You can first simplify it to \(1-\frac{1}{x^3+1}=1-\frac{1}{(x+1)(x^2-x+1)}\). Then you should use partial fractions to expand the second term.

Answer 5

So x^3/(x^3 + 1) = 1 -1/(x^3+1)
so the integrating the RHS, there is definitely an x.

Now we need to write down the partial fraction expansion of the 1/(x^3+1), which is
\[\frac{2-x}{3(x^2 - x +1)} + \frac{1}{3(x+1)}\]

So yes, I agree with you so far.

Now you separate the two terms over x^2 - x + 1. One will give you a log, the other an arctan.

Answer 6

just be careful with the signs: I might have made an error, or you've made an error as there's a small inconsistency between us.

Answer 7

how would i do the integral of (-x/3 + 2/3)/(x^2 -x +1

Answer 8

the integral of x/(x^2 - x + 1) = x/((x-1/2)^2 + (sqrt(3)/2)^2)

Now you make a substitution of u = x - 1/2

The integral of 1/((x^2 - x + 1) = 1/((x-1/2)^2 + (sqrt(3)/2)^2)

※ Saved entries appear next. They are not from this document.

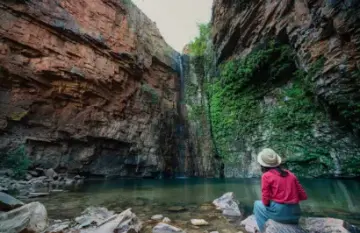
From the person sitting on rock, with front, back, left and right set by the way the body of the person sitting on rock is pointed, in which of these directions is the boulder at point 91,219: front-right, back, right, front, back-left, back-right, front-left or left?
front-left

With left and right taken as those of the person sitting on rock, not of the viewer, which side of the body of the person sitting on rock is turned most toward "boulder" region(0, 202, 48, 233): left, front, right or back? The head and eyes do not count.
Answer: left

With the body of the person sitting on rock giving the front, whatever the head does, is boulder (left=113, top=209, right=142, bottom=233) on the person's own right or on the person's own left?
on the person's own left

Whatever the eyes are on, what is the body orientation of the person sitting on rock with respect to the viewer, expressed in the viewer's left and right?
facing away from the viewer and to the left of the viewer

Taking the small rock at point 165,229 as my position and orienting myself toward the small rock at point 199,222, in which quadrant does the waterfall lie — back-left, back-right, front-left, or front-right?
front-left

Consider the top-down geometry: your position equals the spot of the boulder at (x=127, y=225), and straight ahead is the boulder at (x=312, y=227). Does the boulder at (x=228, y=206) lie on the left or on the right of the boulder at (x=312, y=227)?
left

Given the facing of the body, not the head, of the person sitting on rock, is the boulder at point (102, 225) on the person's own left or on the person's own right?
on the person's own left

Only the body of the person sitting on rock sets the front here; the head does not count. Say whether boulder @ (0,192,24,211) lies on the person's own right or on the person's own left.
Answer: on the person's own left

is an arctan: set x = 1/2 + sqrt(3)/2.tan u

Answer 9

but what happened to the -1/3 and 2/3?

Answer 10

I took them out just to simply the description, but obviously you'll need to put them back in an scale back up the integrals.

Answer 11

...just to simplify...

Answer 12

could i just multiply the equation by 3 to get rid of the rations?

Answer 13

Sure ... whatever makes it easier for you. Just remember to scale it back at the end.

Answer 14

i don't see how you broke up the denominator though?

Answer 15

\[x^2 - x + 1 = x^2 - x + 1/4 + 3/4 = (x - 1/2)^2 + (\sqrt{3}/2)^2\]